A peça concebida por Nuno Cera, registada naqueles locais, é um objecto paralelo à exposição do pintor organizada pela Fundação Calouste Gulbenkian e Réunion des Musées Nationaux–Grand Palais. A situação expositiva é já por si complexa. Adiciona-se o cerne da peça: explorar, em sentido amplo, a paisagem de Souza-Cardoso, que é um acto de invasão de privacidade. Essa invasão pode ser benevolente, mas cria obstáculos a si mesma: identifica signos que procura transcrever, mas confra-se com outros que são inesperados e recusam identificação. Essa mesma questão coloca-se ao espectador. É um território de perturbação. Não podia ser de outra forma: Souza-Cardoso foi um ser reservado, e este vídeo não é um documentário.
O trabalho de Cera não frequenta por regra o espaço rural. A sua obra – veja-se as recentes Sinfonia do Desconhecido (Museu Nacional de Arte Contemporânea do Chiado, Lisboa, 2014); Alpha Béton (Círculo de Artes Plásticas de Coimbra, 2014) – habita em geral a arquitectura urbana. Já foi assinalado que a Cera “não interessam os mecanismos habituais de reconhecimento identitário do lugar”, mas antes a “consciência poética do lugar” (David Santos, “Sinfonia inquieta”, 2014). Portanto, as relações de proximidade ou lógicas nas imagens do lugar explorado sobrepõem-se à curiosidade mundana ou arquivística.
No caso presente, o artista não violou os seus preceitos, mas expandiu-os ao abordar o espaço insofismável de outro artista. O vídeo que aqui se acompanha é um transe múltiplo, sobre o qual é tentador descodificar os signos, e é isso que propomos.

2. Séance
O inquérito visual de Cera chama outros que fizeram observações correspondentes. Almada Negreiros: “Quando fui a primeira vez à terra natal de Amadeo, dezoito anos depois da sua morte [1936], a luz na paisagem e as cores nas proporções eram as mesmíssimas nos seus quadros de pintura. (...) Toda a sua arte reflecte o seu rincão natal. E nunca é o rincão natal o que o pintor retrata. O seu rincão natal são as suas próprias cores, as do seu rincão natal.” José-Augusto França: “À toscanidade do seu amigo Modigliani, à hispanidade do seu contemporâneo Picasso, em idêntica emigração, corresponde uma certa portucalidade em Amadeo. E não é por acaso que as suas expressões não poderiam então desenvolver-se nos solos nacionais”. Desta forma, eis uma das perturbações ao assistir-se ao vídeo: estamos ou não estamos frente à paisagem de Souza-Cardoso? É pouco provável que, enquanto espectadores, consigamos fazer uma arqueologia do visível. A experiência aproxima-se de uma versão truncada do “paradoxo do barco de Teseu”, o paradoxo da identidade, em que se pergunta: se substituirmos todas as partes de um barco, ainda será o mesmo barco?

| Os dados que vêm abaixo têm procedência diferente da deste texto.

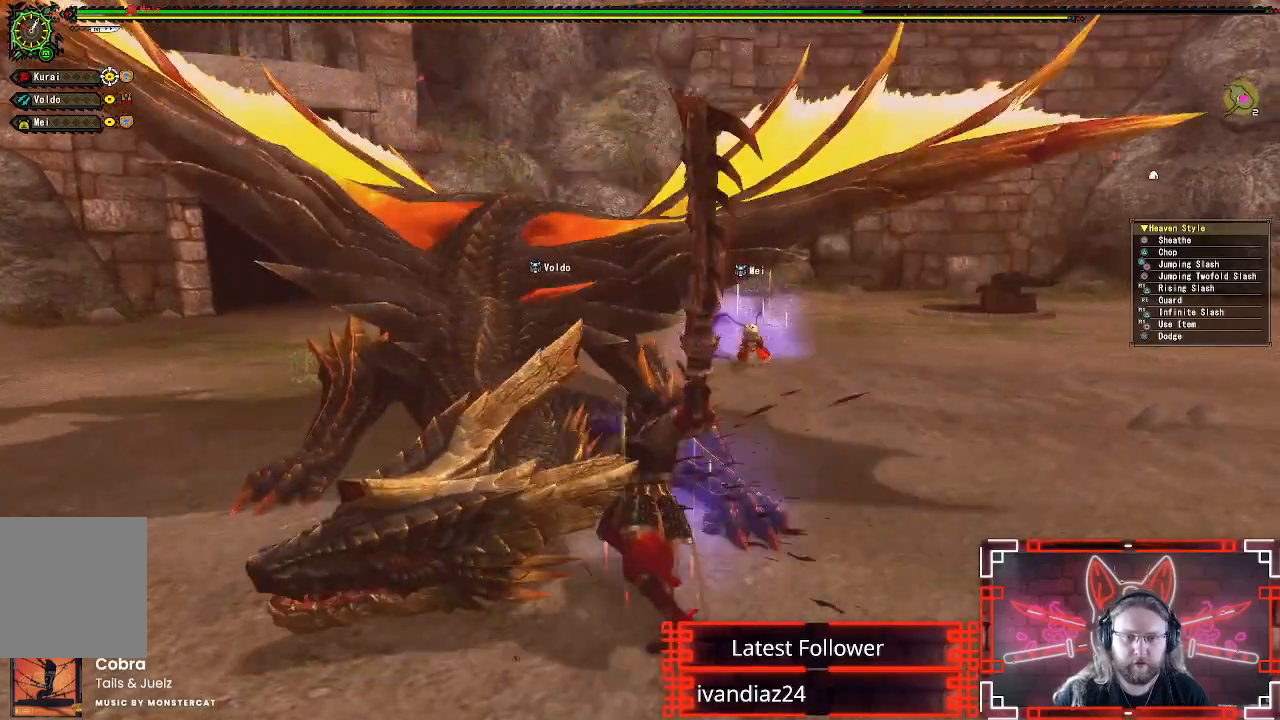
{"buttons": [], "left_stick": "down-left", "right_stick": "center", "events": [[250, "left_stick", "down-left"]]}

A recolha de imagens em Manhufe incorre num afluente daquela reflexão clássica. E, todavia, a raiz da experiência visual é inelutável e estamos frente ao campo – campo em todos os sentidos – de Amadeo.
Para ele o arbítrio da natureza foi sempre substancial. Souza-Cardoso escreveu: “Hoje levantei-me e encontrei cá fora uma aliviada manhã de sol. Respirei um ar azul que me desentorpeceu os nervos. Há um mês que o céu está pardo, sujo, asfixiante, e Paris é um charco imundo. Enfim, uma atmosfera de exílio para quem nasceu à luz dum claro sol” (1909); “A Arte tal como a sinto é um produto emotivo da natureza. A natureza fonte de vida, de sensibilidade, de cor, de profundidade, de acção mental, de poder emotivo” (1913); “Também trabalho, mas a minha vida está muito nos campos” (1915); “Nunca saio das minhas montanhas onde me entrego ao trabalho” (1916); e ainda a sua conhecida citação da divisa dos impressionistas: “Está uma Primavera radiosa, com flores magníficas por todo o lado. Eu trabalho a partir da natureza” (1916). Estas palavras e a memória da pintura pesam sobre o espectador, mas o vídeo que temos à nossa frente retarda-nos numa séance cujo espírito convocado escapa ao esforço de raccord com o motivo da peça, mesmo quando a câmara está no interior do atelier em Manhufe, hoje sala vazia, branca, que recusa quem a observa – precisamente porque o seu ocupante por direito foi-se embora.

3. Cartada-falcão
À noite, durante a ceia, o seu pai declarou que naquela idade um rapaz devia aprender a caçar; e levantou-se e foi buscar um velho caderno que continha, em forma de perguntas e respostas, todo o conhecimento da caça. No livro, um mestre demonstrava a um pupilo a arte de treinar cães e adestrar falcões, montar armadilhas, reconhecer um cervo pelos seus dejectos, a raposa e o lobo pelas pegadas, o método correcto de discernir os rastos, de que maneira lançar a caçada, onde habitualmente encontrar os refúgios, quais os ventos mais propícios, e ainda a enumeração das vozes dos animais e as regras das presas.
Quando Julião foi capaz de recitar de memória todas estas coisas, o seu pai preparou-lhe uma matilha.
Primeiro, seleccionou vinte e quatro galgos da Berbéria, mais rápidos que gazelas, mas bem mandados; depois, dezassete casais de cães da Bretanha, pintalgados de branco sobre fundo avermelhado, inabaláveis na obediência, fortes de peito e de grande latir. Para os ataques e fugas perigosas dos javalis havia quarenta dogues alemães, peludos como ursos.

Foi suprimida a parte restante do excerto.